This time out, I’ve got a tale from the writer’s side of the fence. So mind the barbed-wire, climb on over, and let’s get down to it.
2006 was a very good one for me as a writer. I’d had a dry spell between novels, and that changed last Halloween when a new book appeared under my byline. Dark Harvest was a tale of horror’s favorite holiday, taking place on the night itself in a small town choked with shadows.
It was a short book. Weighed in at 39,000 words, which is closer to an old-fashioned Gold Medal crime novel than one of those bestselling bricks you can use for a doorstop. But that was okay with me. Dark Harvest was a book with my name on the cover and no one else’s; it had chapters; it had your requisite beginning, middle, and end. It was—wonder of wonders—a novel.
Like I said, it had been a long time since I’d written one of those. The truth is I’d gotten gun shy about so much as trying to write one. Oh, I could still manage to turn out novellas and short stories, but somewhere along the line the idea of tackling writing’s big monster just plain froze me up.
Which was strange. I’d written five novels, and I’d had it pretty good. Hey, I couldn’t even complain about the work-for-hire novel I wrote. The Crow: Wicked Prayer made the jump to the movie screen… or the DVD box, anyway. Either way, I banked a nice check as a result.

[Records from a data collection]
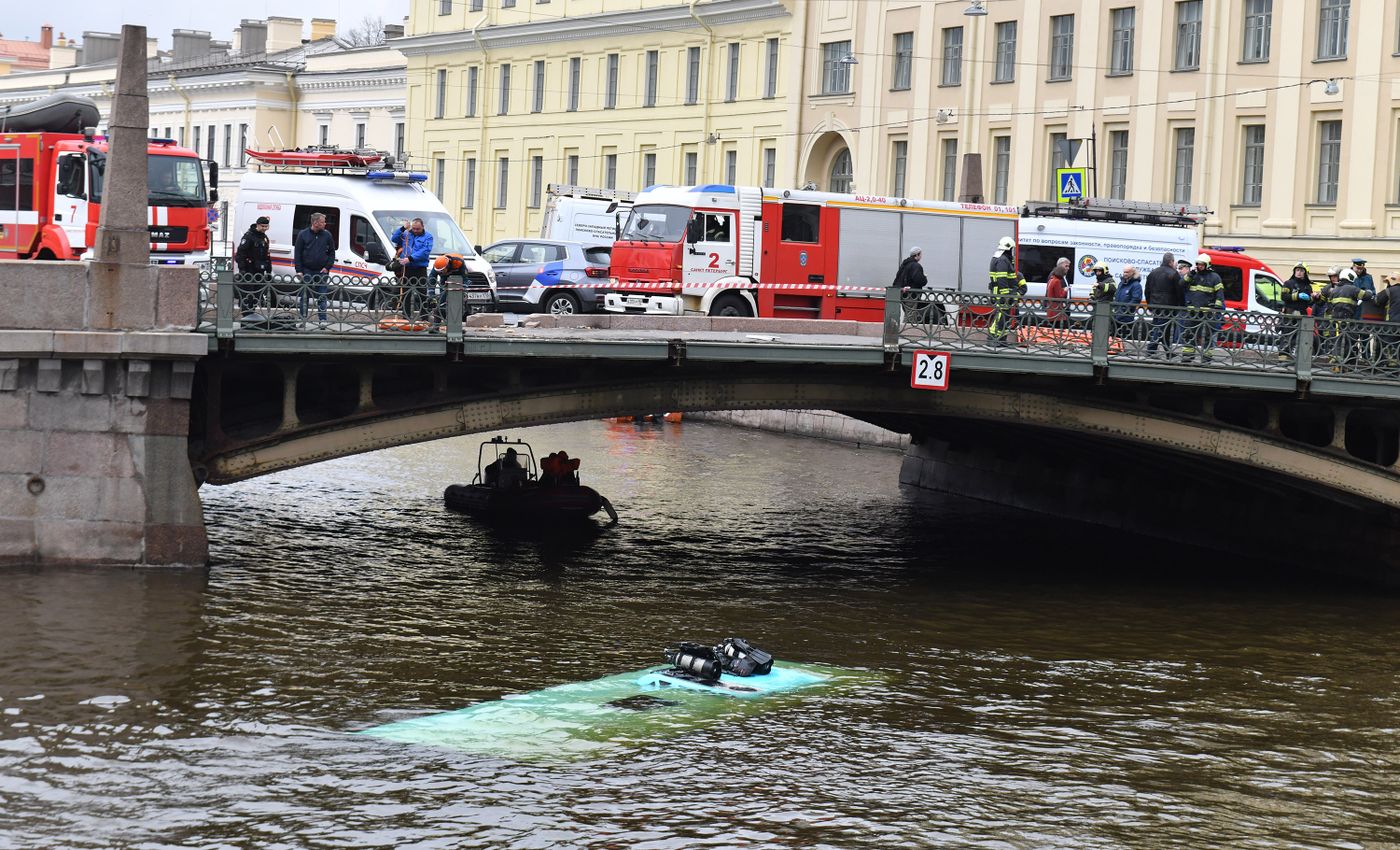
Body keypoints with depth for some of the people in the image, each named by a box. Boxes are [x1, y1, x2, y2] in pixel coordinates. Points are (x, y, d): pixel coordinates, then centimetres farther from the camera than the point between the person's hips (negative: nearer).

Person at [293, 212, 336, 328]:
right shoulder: (303, 235, 1)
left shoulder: (327, 235, 5)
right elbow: (297, 254, 2)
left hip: (322, 272, 1)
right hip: (307, 271, -1)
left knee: (322, 297, 1)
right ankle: (303, 320, 12)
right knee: (304, 296, 4)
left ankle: (323, 320, 3)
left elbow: (332, 253, 9)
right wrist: (299, 270, -6)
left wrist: (327, 267, -3)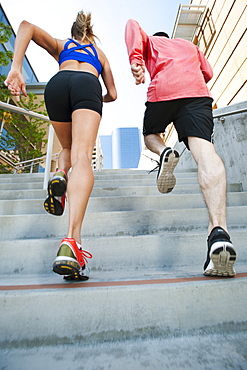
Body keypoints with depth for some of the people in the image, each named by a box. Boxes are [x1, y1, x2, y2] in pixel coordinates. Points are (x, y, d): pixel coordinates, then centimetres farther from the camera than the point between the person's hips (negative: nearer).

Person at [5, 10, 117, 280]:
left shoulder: (60, 45, 38)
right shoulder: (99, 53, 40)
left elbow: (27, 27, 18)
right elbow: (112, 95, 34)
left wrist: (16, 68, 4)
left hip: (58, 83, 2)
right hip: (87, 85, -1)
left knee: (68, 148, 23)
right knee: (82, 157, -23)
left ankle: (59, 175, -13)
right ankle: (71, 241, -40)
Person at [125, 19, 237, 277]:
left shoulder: (151, 42, 34)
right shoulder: (189, 45, 42)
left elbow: (132, 25, 15)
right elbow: (207, 73, 41)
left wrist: (135, 59, -2)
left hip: (163, 90, -1)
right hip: (197, 92, 2)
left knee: (150, 133, 26)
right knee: (205, 152, -21)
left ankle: (164, 153, -11)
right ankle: (218, 230, -41)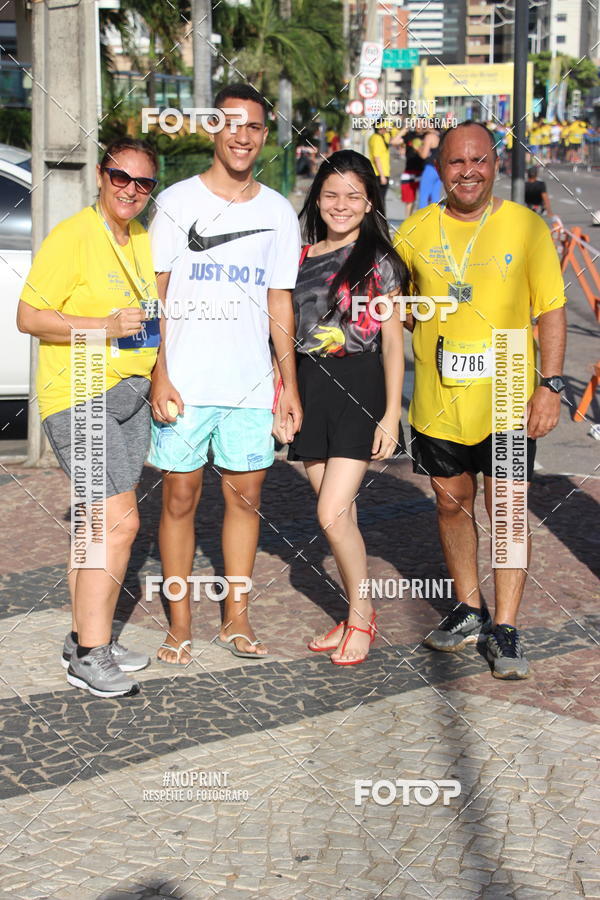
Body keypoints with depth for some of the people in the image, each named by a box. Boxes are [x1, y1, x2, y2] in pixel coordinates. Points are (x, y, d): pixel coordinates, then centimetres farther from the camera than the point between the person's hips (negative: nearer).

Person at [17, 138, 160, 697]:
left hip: (130, 394, 8)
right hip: (78, 397, -8)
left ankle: (85, 639, 22)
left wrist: (156, 324, 10)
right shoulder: (71, 236, -11)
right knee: (120, 521, -14)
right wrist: (106, 325, -23)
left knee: (98, 523, 13)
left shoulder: (142, 240, 13)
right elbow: (29, 317, -14)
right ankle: (90, 655, -6)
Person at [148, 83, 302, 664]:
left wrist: (289, 383, 8)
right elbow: (154, 295, 0)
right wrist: (159, 375, -9)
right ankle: (180, 623, 12)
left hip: (251, 383, 3)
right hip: (184, 382, -2)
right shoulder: (177, 201, 2)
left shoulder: (278, 212, 10)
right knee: (180, 498, 1)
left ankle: (235, 618, 17)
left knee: (246, 497, 5)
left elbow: (279, 304, 13)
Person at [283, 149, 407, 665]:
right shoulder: (302, 257, 11)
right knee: (339, 513, 8)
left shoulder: (379, 262, -1)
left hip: (360, 385, -5)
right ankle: (360, 616, 21)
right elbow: (289, 333, 15)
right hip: (309, 386, 5)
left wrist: (391, 415, -9)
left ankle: (361, 613, 7)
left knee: (333, 514, -13)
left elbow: (393, 342, -3)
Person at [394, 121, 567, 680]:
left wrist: (550, 385, -9)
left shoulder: (526, 228, -3)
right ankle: (469, 609, 30)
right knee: (452, 503, 13)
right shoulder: (415, 231, 4)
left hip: (506, 400, -3)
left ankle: (505, 629, 9)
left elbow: (551, 311, -1)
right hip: (437, 399, 3)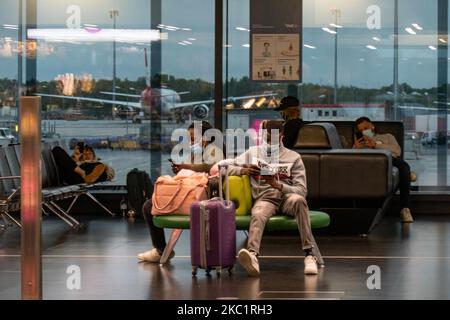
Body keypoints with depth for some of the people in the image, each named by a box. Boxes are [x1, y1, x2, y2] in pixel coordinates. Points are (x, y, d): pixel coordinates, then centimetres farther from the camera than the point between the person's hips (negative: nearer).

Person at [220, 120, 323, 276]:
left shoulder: (293, 157, 10)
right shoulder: (253, 153, 17)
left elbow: (301, 191, 1)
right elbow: (223, 165, 15)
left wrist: (278, 185, -17)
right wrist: (242, 170, -6)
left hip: (287, 195, 0)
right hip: (265, 198, 0)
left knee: (298, 200, -38)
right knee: (258, 215, -37)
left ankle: (310, 254, -42)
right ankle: (252, 255, -67)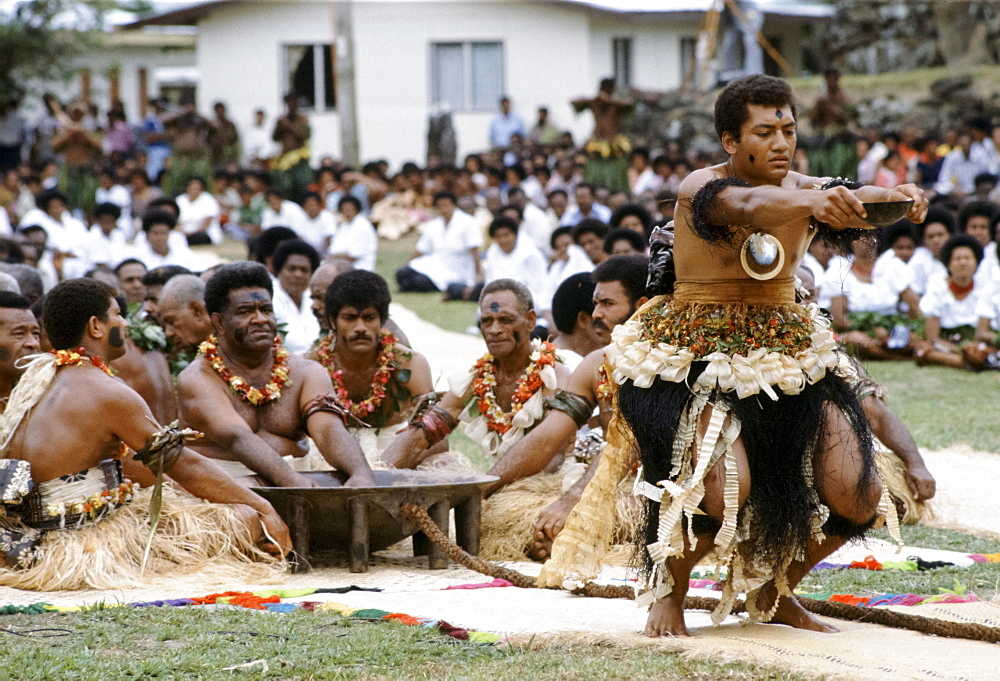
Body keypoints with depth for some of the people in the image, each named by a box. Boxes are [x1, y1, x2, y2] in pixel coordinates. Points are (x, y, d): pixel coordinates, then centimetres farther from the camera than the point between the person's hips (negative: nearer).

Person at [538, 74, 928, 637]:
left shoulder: (806, 190, 1)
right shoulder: (701, 188, -15)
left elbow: (857, 206, -20)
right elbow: (748, 207, -38)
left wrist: (899, 200, -44)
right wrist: (813, 203, -59)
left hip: (789, 354, 6)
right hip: (697, 355, -6)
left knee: (857, 499, -7)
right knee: (724, 487, -30)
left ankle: (775, 591, 22)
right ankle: (668, 590, 1)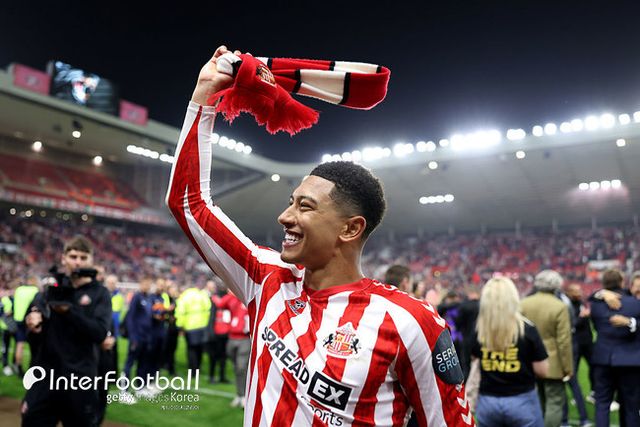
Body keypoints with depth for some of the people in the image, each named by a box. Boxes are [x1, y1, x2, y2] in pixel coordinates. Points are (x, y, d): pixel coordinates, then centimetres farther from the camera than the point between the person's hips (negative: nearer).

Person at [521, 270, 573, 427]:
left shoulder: (523, 304, -2)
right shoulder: (560, 307, -15)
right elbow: (564, 341, -15)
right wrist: (568, 367, -5)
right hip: (553, 364, -5)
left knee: (537, 402, 18)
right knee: (555, 402, 4)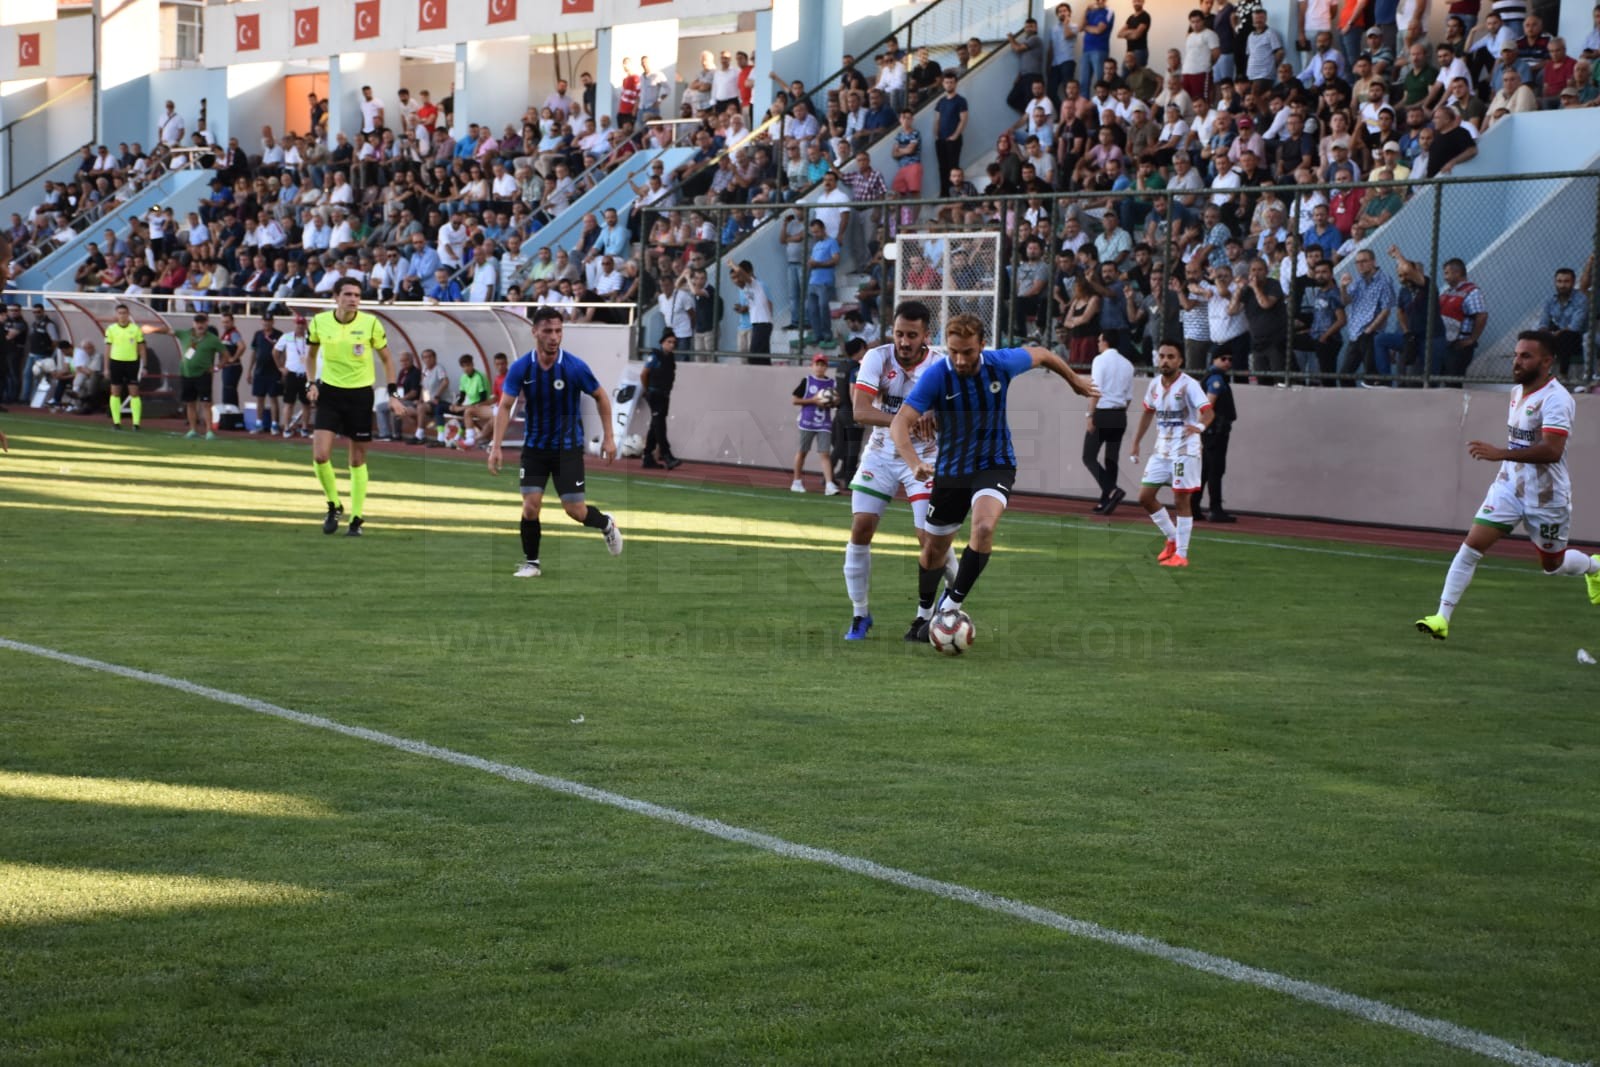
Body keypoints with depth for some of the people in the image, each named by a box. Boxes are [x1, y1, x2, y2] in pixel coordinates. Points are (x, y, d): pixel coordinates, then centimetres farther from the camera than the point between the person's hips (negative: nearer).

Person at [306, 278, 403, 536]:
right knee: (320, 455, -12)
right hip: (329, 392, 1)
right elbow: (311, 354, 13)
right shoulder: (320, 322, -4)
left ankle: (356, 518, 16)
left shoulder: (370, 323, -8)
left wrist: (391, 394, -4)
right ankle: (334, 505, 13)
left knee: (358, 460, 4)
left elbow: (386, 359, 3)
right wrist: (312, 383, -1)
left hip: (360, 394, -1)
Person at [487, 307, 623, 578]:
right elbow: (505, 406, -9)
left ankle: (606, 524, 30)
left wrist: (608, 438, -2)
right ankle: (531, 562, 9)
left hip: (568, 446, -1)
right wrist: (496, 447, -18)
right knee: (530, 505, -10)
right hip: (534, 446, 1)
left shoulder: (574, 367, -15)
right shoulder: (520, 368, -12)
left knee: (575, 510, -3)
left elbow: (601, 398, -1)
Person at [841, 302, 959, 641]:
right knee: (861, 528, -8)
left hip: (923, 457, -2)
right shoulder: (877, 358, -11)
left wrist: (933, 418, -39)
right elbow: (860, 410, -23)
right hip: (880, 455, 2)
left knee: (930, 536, -11)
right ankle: (860, 615, 7)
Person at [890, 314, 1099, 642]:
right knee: (934, 549, 12)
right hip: (950, 469, 1)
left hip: (995, 464, -1)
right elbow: (900, 422, -29)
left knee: (984, 526, -29)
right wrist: (914, 463, -46)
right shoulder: (935, 376, -21)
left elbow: (1040, 354, 6)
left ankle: (951, 605, -18)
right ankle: (924, 615, 38)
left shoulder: (1001, 363, -16)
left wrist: (1075, 380, 22)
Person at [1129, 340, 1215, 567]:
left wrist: (1199, 425, -48)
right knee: (1145, 497, 6)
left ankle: (1181, 554, 3)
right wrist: (1136, 442, 18)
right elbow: (1148, 412, 20)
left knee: (1181, 501, -5)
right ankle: (1173, 539, 24)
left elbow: (1208, 410, -27)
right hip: (1161, 450, 7)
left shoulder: (1188, 385, -16)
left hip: (1185, 451, -7)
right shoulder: (1155, 384, 5)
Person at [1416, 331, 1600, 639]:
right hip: (1509, 486, 6)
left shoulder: (1555, 398, -21)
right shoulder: (1518, 391, 5)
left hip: (1546, 496, -6)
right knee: (1471, 547, -10)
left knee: (1553, 564, 13)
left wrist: (1501, 453, -39)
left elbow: (1552, 450, -33)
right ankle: (1442, 618, -11)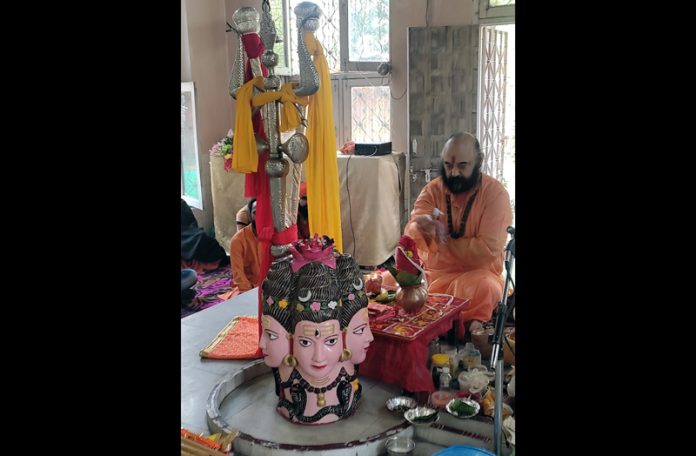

*Problem*
Resume the essay about writing Dark Harvest, starting right after its last sentence. The listing bears no relation to the essay about writing Dark Harvest.

*Result*
But when it came to following up that book, I figured I had all my chips on the table—literally. I was determined that novel #6 move me to that elusive “next level” as a writer. I started thinking less about the stories I wanted to tell, more about ways I could mold my writing to make the market pay off like a rigged slot machine. The way I saw it, my next book had to be bulletproof. It had to light a fire under my agent, make publishers scramble for their checkbooks, leave critics stuttering as they searched for complimentary adjectives they’d never employed.
Strange as it might sound, I wanted that end result tucked safely in my pocket before I wrote a single word, and I had the crazy idea that I could accomplish that if I came up with the right big-ticket concept. That led to some bad habits. I’d talk myself out of good ideas before I so much as typed a title page. Or I’d write fifty pages and an outline for my agent and get a lukewarm response. Or he’d tell me those fifty pages weren’t quite what he was thinking of and ask me to try another fifty some other way. Add to that the general industry scuttlebutt every writer deals with—i.e. I’d hear that a certain kind of book wasn’t selling, and (of course) it would be exactly the kind of book I was trying to write.
Several hunks o’ book ended up in my filing cabinet that way. I wasted a good chunk of time. A couple years, actually. It got to the point where I didn’t know what to do… so I didn’t do much of anything. I didn’t think of it so much as writer’s block—after all, I could still manage those short stories and novellas. I thought of it as novelist’s inertia. When it came to those suckers, I felt like Captain America (or maybe the Frankenstein monster) frozen in a block of polar ice. I figured I had it in me to bust out and roll the way I had before, but man… I just couldn’t move an inch.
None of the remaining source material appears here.